● Problem to solve
Among the entries beneath this sentence, how many lines include the word "backend"? Only the number is wanted.

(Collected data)

........

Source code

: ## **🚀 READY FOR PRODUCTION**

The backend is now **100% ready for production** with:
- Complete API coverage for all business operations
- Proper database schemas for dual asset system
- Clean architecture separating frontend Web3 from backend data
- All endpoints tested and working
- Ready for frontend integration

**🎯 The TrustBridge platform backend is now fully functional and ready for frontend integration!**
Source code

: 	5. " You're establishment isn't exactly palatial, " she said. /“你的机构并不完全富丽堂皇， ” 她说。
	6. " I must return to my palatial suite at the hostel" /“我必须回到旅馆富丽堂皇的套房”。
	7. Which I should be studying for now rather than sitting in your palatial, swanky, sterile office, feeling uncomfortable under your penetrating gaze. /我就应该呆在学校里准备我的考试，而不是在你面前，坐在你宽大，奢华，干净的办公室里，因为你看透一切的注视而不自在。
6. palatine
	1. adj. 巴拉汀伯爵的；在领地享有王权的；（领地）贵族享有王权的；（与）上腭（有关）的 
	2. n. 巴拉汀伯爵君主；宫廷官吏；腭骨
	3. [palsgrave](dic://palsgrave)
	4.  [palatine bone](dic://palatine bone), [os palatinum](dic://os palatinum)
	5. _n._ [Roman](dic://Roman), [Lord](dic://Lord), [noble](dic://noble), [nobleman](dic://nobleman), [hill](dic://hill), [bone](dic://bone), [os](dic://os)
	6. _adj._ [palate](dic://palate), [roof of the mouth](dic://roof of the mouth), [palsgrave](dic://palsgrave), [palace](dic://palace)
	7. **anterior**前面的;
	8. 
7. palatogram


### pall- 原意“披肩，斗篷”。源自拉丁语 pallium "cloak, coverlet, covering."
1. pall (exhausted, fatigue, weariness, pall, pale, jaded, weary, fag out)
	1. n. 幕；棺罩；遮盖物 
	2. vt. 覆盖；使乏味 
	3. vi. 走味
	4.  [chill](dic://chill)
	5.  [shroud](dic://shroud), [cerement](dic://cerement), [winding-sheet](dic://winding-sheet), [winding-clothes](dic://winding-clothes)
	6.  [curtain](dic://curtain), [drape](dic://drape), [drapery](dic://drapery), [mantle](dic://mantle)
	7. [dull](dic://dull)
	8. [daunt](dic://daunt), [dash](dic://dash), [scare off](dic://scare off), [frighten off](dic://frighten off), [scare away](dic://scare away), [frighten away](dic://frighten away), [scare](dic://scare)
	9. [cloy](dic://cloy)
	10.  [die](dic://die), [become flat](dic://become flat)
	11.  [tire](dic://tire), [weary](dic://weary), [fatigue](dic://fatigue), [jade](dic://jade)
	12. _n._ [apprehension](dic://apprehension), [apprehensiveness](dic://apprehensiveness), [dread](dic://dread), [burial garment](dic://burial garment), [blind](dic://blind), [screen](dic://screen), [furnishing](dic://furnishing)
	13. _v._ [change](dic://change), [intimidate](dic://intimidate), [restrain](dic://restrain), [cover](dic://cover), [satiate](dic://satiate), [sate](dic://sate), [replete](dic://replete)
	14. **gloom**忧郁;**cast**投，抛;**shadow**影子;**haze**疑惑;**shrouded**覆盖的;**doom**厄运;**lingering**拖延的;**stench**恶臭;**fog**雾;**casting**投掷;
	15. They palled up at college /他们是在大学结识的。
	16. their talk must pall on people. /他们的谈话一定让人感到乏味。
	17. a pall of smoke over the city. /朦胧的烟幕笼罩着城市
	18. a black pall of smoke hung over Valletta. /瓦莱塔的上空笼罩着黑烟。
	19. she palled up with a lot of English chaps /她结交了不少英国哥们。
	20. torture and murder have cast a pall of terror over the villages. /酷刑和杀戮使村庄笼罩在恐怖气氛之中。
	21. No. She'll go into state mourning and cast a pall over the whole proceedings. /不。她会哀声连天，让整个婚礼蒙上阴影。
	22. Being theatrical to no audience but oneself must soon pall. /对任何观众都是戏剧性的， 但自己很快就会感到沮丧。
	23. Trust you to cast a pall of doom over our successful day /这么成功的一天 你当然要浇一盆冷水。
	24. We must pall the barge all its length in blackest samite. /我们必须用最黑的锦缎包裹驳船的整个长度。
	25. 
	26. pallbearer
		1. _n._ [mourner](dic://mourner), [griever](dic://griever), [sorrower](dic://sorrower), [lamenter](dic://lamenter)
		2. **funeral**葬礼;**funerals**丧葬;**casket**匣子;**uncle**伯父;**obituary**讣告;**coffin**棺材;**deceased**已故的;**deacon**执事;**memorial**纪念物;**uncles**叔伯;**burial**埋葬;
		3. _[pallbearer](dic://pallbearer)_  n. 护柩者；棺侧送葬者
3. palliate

........

● Solution to this problem
3